You thought you have seen everything in information security? What about this notebook from Staples for US$ 28.69 to write down all your passwords? It is called the Clever Fox Password Book, 4.37″ x 5.67″ (Q0-70Z6-LIBI). Other retailers are selling this notebook, too.
Everything that is dear to you can be written down, like email settings, ISP connection details, and of course all of your passwords. As writing down long, strong passwords is tedious, I recommend going back to true and tested passwords like “123456”. And do not use hard to read special characters like ‘`”^. As this password keeper book has been designed to be anonymous without an obvious title on the cover, I also recommend writing “My secret passwords” on the cover and spine. How else will you find it again in your bookshelf?

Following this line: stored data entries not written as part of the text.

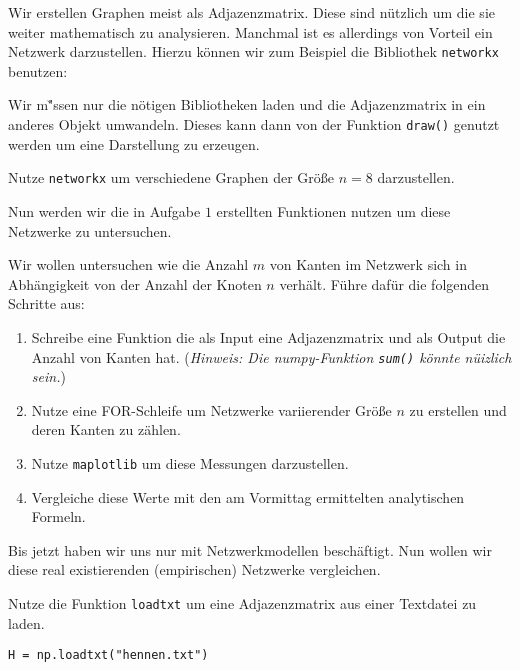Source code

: \exercise[%
  topic=Netzwerke mit Python darstellen
    ]

Wir erstellen Graphen meist als Adjazenzmatrix. Diese sind n\"utzlich um die sie weiter mathematisch zu analysieren. Manchmal ist es allerdings von Vorteil ein Netzwerk darzustellen. Hierzu k\"onnen wir zum Beispiel die Bibliothek {\tt networkx} benutzen:  



Wir m\u"ssen nur die n\"otigen Bibliotheken laden und die Adjazenzmatrix in ein anderes Objekt umwandeln. Dieses kann dann von der Funktion {\tt draw()} genutzt werden um eine Darstellung zu erzeugen.

Nutze {\tt networkx} um verschiedene Graphen der Gr\"o\ss e $n=8$ darzustellen.

  \exercise[%
  topic=Netzwerke mit Python untersuchen
    ]
Nun werden wir die in Aufgabe $1$ erstellten Funktionen nutzen um diese Netzwerke zu untersuchen.

 \subexercise[%
  topic=Kanten z\"ahlen,
    ]

Wir wollen untersuchen wie die Anzahl $m$ von Kanten im Netzwerk sich in Abh\"angigkeit von der Anzahl der Knoten $n$ verh\"alt. F\"uhre daf\"ur die folgenden Schritte aus:

\begin{enumerate}
\item Schreibe eine Funktion die als Input eine Adjazenzmatrix und als Output die Anzahl von Kanten hat. (\emph{Hinweis: Die numpy-Funktion {\tt sum()} k\"onnte n\"uizlich sein.})
\item Nutze eine FOR-Schleife um Netzwerke variierender Gr\"o\ss e $n$ zu erstellen und deren Kanten zu z\"ahlen.
\item Nutze {\tt maplotlib} um diese Messungen darzustellen. 
\item Vergleiche diese Werte mit den am Vormittag ermittelten analytischen Formeln.
\end{enumerate}



 \subexercise[%
  topic=Vergleich mit empirischen Netzwerken,
    ]

Bis jetzt haben wir uns nur mit Netzwerkmodellen besch\"aftigt. Nun wollen wir diese real existierenden (empirischen) Netzwerke vergleichen.

Nutze die Funktion {\tt loadtxt} um eine Adjazenzmatrix aus einer Textdatei zu laden.

\begin{lstlisting}
H = np.loadtxt("hennen.txt")
\end{lstlisting}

On a more serious note, I might stick to my digital password manager app that lets me synchronize passwords securely between Windows, Linux, and Android. The password manager allows me to use long, strong passwords which I could not type into a password field easily. Considering my handwriting, complex passwords written down by me are typically WORN: Write once, read never.
Does this mean password managers are the final answer to password management, giving the user 100% security? Of course not.
I personally use (Counterpane) Password Safe. This tool has been originally designed by security preacher Bruce Schneier, who I met personally in Munich once, and to whom I have a lot of respect. The tool became open source eventually and now the source code can be examined by anyone for vulnerabilities.
The current version of Password Safe is 3.70.1. I only found known vulnerabilities for versions 2.11, 2.16 and 3.0BETA1 (CVE-2006-3675) and version 1.7(1) (CVE-2001-0984). Two vulnerabilities in 23 years, this is what I call pretty secure.
One weakness of password managers is the master password. The master password is the key to the kingdom. It will unlock the password database and give access to everything that has ever been documented. If a perpetrator would get access to the master password, it’s game over. Password Safe solves this by a) allowing different master passwords per password table and b) by supporting two-factor authentication using the YubiKey token. Knowing the master password and having access to the password database would not be enough for a perpetrator to be successful.
New vulnerabilities might become public in the future. Like with all software, the user must make sure to always use the latest, stable version from a reputable source. With these security measures in place, I feel very confident about the risk level in the way I manage all of my passwords.
As an exercise, create a threat analysis for a paper notebook now, in which you have written down all your secrets. Remember, you have to have the notebook with you at all times, otherwise you have no access to the documented passwords. The book itself is not protected by a master password or token of any kind. This is called one-factor authentication of the worst kind („something you have“). Anybody who gets physical access to the notebook and can read your handwriting can take over your digital life.
In contrast, I can securely access the database of passwords on my desktop computers as well as on my smartphones. I do not have to read or even know passwords anymore: The password manager copies them from the database into the clipboard and then into the password field of the application I need to access. I do not have to protect the password database itself as the entries in there are encrypted by the highly secure Twofish algorithm. To my knowledge, there has never been a full cryptanalytic attack on the algorithm.